DO THIS - In the forum thread below about a lawn mower blowing out black smoke, why does Basementgeek suggest running the engine with the air cleaner off for a few minutes? Answer in one to three sentences.

SOURCE -
———

# Briggs & stratton 17hp pumping out black smoke



## Apoxymoron

Type * 0122-E1
Code * 06090111
Model No.305777*

My lawn mower has been blowing out loads of thick black smoke. 
The plugs get really coked up. I've cleaned the carb and float chamber
Checked and cleaned the oil breather in the crank case
Changed the seals and it's still not running properly and still throws
Out loads of thick black smoke
Any ideas on the route of the problem and any solutions
Thanks


----------



## Basementgeek

Hi and welcome to TSF

You have a carb problem as it is running way to rich. Make sure the choke opens all the way.

If the choke appears to work OK, get a rebuild kit for the carb.

Be sure to check your oil. It may be over full because it contains gas.

BG


----------



## Apoxymoron

Thanks. 
The choke is working fine which is why i've been stumped as to whats wrong with it.
Ill try the rebuild kit.
The oil level is fine and not due a service for another 25hrs. would it be advisable to do an oil and filter change as well or is it not worth it?
Thanks for your help


----------



## MPR

Here are some troubleshooting steps. They work for my mowers.

How to Troubleshoot Briggs & Stratton Black Smoke | eHow.com


----------



## Apoxymoron

Its got brand new plugs in. (they just get coked up straight away so constantly been cleaning with good old carb cleaner) not been using it but when i run it to see if the problem is still there. 
I have adjusted the mixture (thats the little adjuster on top of the carb?) 
Have not tried a new air filter but cleaned the old one and blown it out with the airline. Its in good nick.
The mower is 4 years old but its not been used extensively.
unfortunatly the warranty ran out last year.


----------



## Basementgeek

Try running it with the air cleaner off for a few minutes and see if the black smoke goes away. If it does you need a new air filter.

Don't run it without air cleaner on and cut grass.
If oil is not over full and does not smell of gas no real need to change oil any sooner.

BG


----------



## Apoxymoron

Thanks, i've run it with the air filter off and still has the black smoke  the oil is gd with no smell of gas in it.
i'm going to give the carb kit ago and see if that makes a difference
Thanks


----------



## Tomken15

Try a bit of brake fluid down the carb and keep the revs up - used to be known as the poor man's decoke (and stand up wind of the exhaust :smile: )

Besides being coked up, what colour are the plugs after the engine has been running a while ?

Chocalately brown would indicate a good fuel/air mix, black and sooty - rich, unless there's oil trace deep down in the plug.

———

PROVIDED RECORDS -

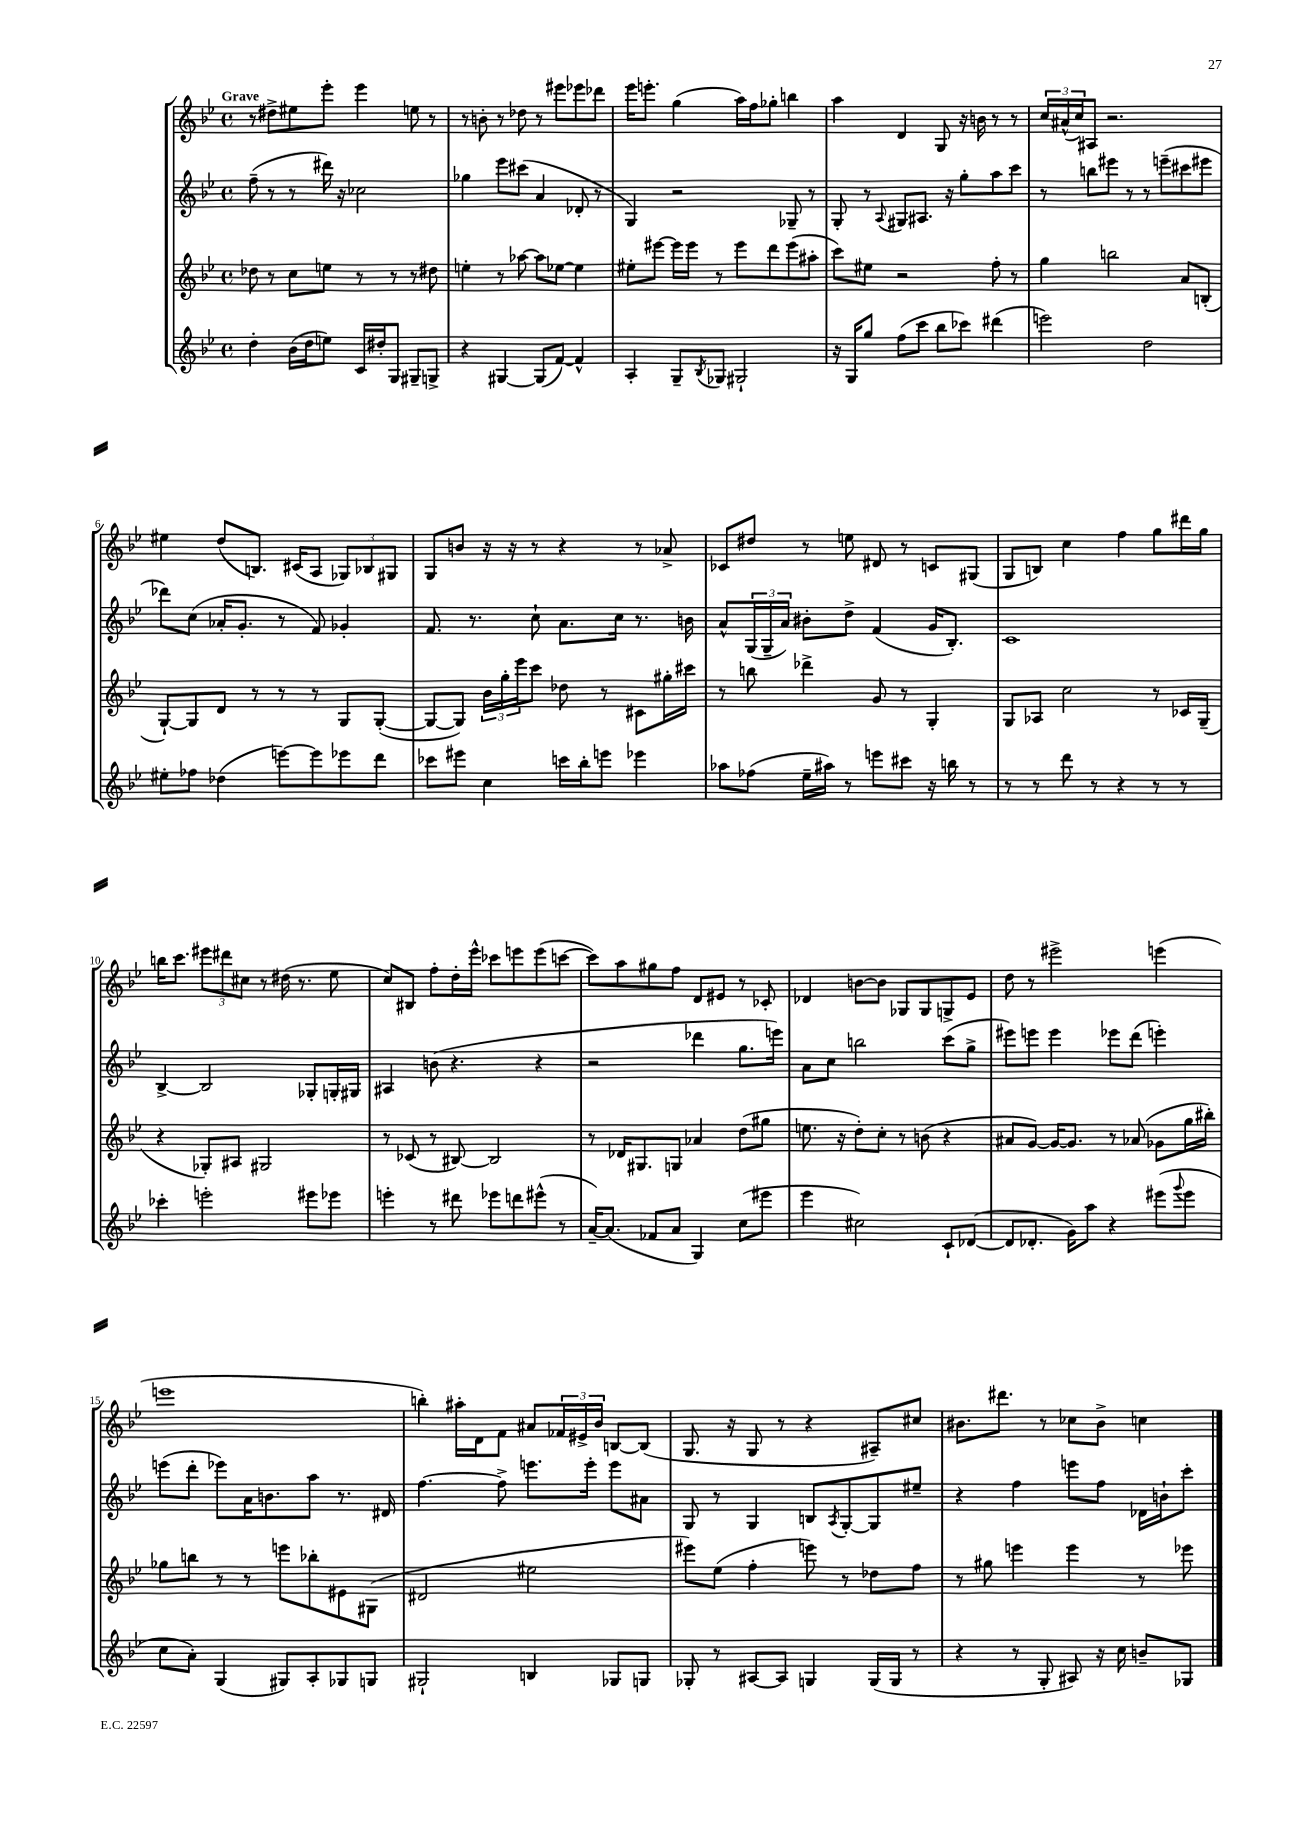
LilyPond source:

<<
\new StaffGroup <<
\new Staff = "s0" {
    \clef treble \key bes \major \defaultTimeSignature \time 4/4 \tempo "Grave"
    r8 dis''8-> eis''8 ees'''8-. ees'''4 e''8 r8 |
    r8 b'8-. r8 des''8 r8 eis'''8 ees'''8 des'''8 |
    ees'''16 e'''8.-. g''4( a''16) f''16 ges''8-. b''4 |
    a''4 d'4 g8 r16 b'16 r8 r8 |
    \tuplet 3/2 { c''16 ais'16-^( c''16) } ais8 r2. |
    eis''4 d''8( b8.) cis'16( a8 \tuplet 3/2 { ges8) bes8 gis8 } |
    g8 b'8 r16 r16 r8 r4 r8 aes'8-> |
    ces'8 dis''8 r8 e''8 dis'8 r8 c'8 gis8( |
    g8 b8) c''4 f''4 g''8 dis'''16 g''16 |
    b''16 c'''8. \tuplet 3/2 { eis'''8 dis'''8 cis''8 } r8 dis''16( r8. ees''8 |
    c''8) bis8 f''8-. d''16-. ees'''16-^ ces'''8 e'''8 e'''8( c'''8~ |
    c'''8) a''8 gis''8 f''8 d'8 eis'8 r8 ces'8-. |
    des'4 b'8~ b'8 ges8 ges8 g8-> ees'8 |
    d''8 r8 eis'''2-> e'''4( |
    e'''1 |
    b''4-.) ais''16-. d'16 f'8 ais'8 \tuplet 3/2 { fes'16 eis'16-> bes'16 } b8~ b8( |
    g8. r16 g8 r8 r4 ais8--) cis''8 |
    bis'8. dis'''8. r8 ces''8 bis'8-> c''4 \bar "|." |
}
\new Staff = "s1" {
    \clef treble \key bes \major \defaultTimeSignature \time 4/4
    f''8--( r8 r8 dis'''16) r16 ces''2 |
    ges''4 ees'''8 cis'''8( a'4 des'8-. r8 |
    g4) r2 ges8-- r8 |
    g8-. r8 \appoggiatura { a8 } gis8 ais8. r16 g''8-. a''8 c'''8 |
    r8 b''8 eis'''8 r8 r8 e'''8--( cis'''8 eis'''8 |
    des'''8) c''8( aes'16-. g'8.-. r8 f'8) ges'4-. |
    f'8. r8. c''8-! a'8. c''16 r8. b'16 |
    a'8-^ \tuplet 3/2 { g16( g16-- a'16) } bis'8-. d''8-> f'4( g'16 bes8.-.) |
    c'1 |
    bes4~-> bes2 ges8-. g16-. gis16 |
    ais4 b'8( r4. r4 |
    r2 des'''4 g''8. e'''16) |
    a'8 c''8 b''2 c'''8( g''8-> |
    eis'''8) e'''8 e'''4 ees'''8 d'''8( e'''4-.) |
    e'''8( d'''8-. ees'''8) a'16 b'8. a''8 r8. dis'16 |
    f''4.~ f''8-> e'''8. e'''16-. e'''8 ais'8 |
    g8 r8 g4 b8 \acciaccatura { a8 } g8~-. g8 eis''8-- |
    r4 f''4 e'''8 f''8 des'16 b'16-! c'''8-. \bar "|." |
}
\new Staff = "s2" {
    \clef treble \key bes \major \defaultTimeSignature \time 4/4
    des''8 r8 c''8 e''8 r8 r8 r8 dis''8 |
    e''4-. r8 aes''8~ aes''8 ees''8~ ees''4 |
    eis''8-. eis'''8~ eis'''16 eis'''16 r8 eis'''8 d'''8 eis'''8( ais''8-. |
    c'''8) eis''8 r2 f''8-. r8 |
    g''4 b''2 a'8 b8-.( |
    g8~-!) g8 d'8 r8 r8 r8 g8 g8~-.( |
    g8~ g8) \tuplet 3/2 { bes'16 g''16-. ees'''16 } c'''8 des''8 r8 cis'8 gis''16-. cis'''16 |
    r8 b''8 des'''4-> g'8 r8 g4-. |
    g8 aes8 c''2 r8 ces'16 g16--( |
    r4 ges8-.) ais8 gis2 |
    r8 ces'8( r8 bis8~) bis2 |
    r8 des'16 gis8. g8 aes'4 d''8( gis''8 |
    e''8. r16 d''8-.) c''8-. r8 b'8( r4 |
    ais'8 g'8~) g'16~ g'8. r8 aes'8( ges'8 g''16 bis''16-.) |
    ges''8 b''8 r8 r8 e'''8 bes''8-. eis'8 gis8( |
    dis'2 eis''2 |
    eis'''8) ees''8( f''4-. e'''8) r8 des''8 f''8 |
    r8 gis''8 e'''4 e'''4 r8 ees'''8 \bar "|." |
}
\new Staff = "s3" {
    \clef treble \key bes \major \defaultTimeSignature \time 4/4
    d''4-. bes'16( d''16 e''8) c'16 dis''16-. g8 gis8-- g8-> |
    r4 gis4~ gis8( f'8~) f'4-^ |
    a4-. g8-- \acciaccatura { bes8 } ges8 gis2-! |
    r16 g16 g''8 f''8( c'''8 bes''8 ces'''8) dis'''4( |
    e'''2) d''2 |
    eis''8-. fes''8 des''4( e'''8~) e'''8 ees'''8 d'''8 |
    ces'''8 eis'''8 c''4 c'''16 bes''16-. e'''8 ees'''4 |
    aes''8 fes''8( ees''16-- ais''16) r8 e'''8 cis'''8 r16 b''16 r8 |
    r8 r8 d'''8 r8 r4 r8 r8 |
    ces'''4-. e'''2-. eis'''8 ees'''8 |
    e'''4-. r8 dis'''8 ees'''8 d'''8 eis'''8-^( r8 |
    a'16~--) a'8.( fes'8 a'8 g4) c''8( eis'''8 |
    ees'''4 cis''2) c'8-! des'8~( |
    des'8 des'8.-. g'16) a''8 r4 eis'''8( \appoggiatura { g'''8 } eis'''8 |
    c''8 a'8-.) g4( gis8) a8-. ges8 g8 |
    gis2-! b4 ges8 g8 |
    ges8-. r8 ais8~ ais8 g4 g16( g16 r8 |
    r4 r8 g8-. ais8) r16 c''16 b'8-- ges8 \bar "|." |
}
>>
>>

———

CORRECT RESPONSE - It checks whether the air filter is the problem. If the black smoke goes away with the air cleaner off, the mower needs a new air filter. Basementgeek also warns not to cut grass while it runs that way.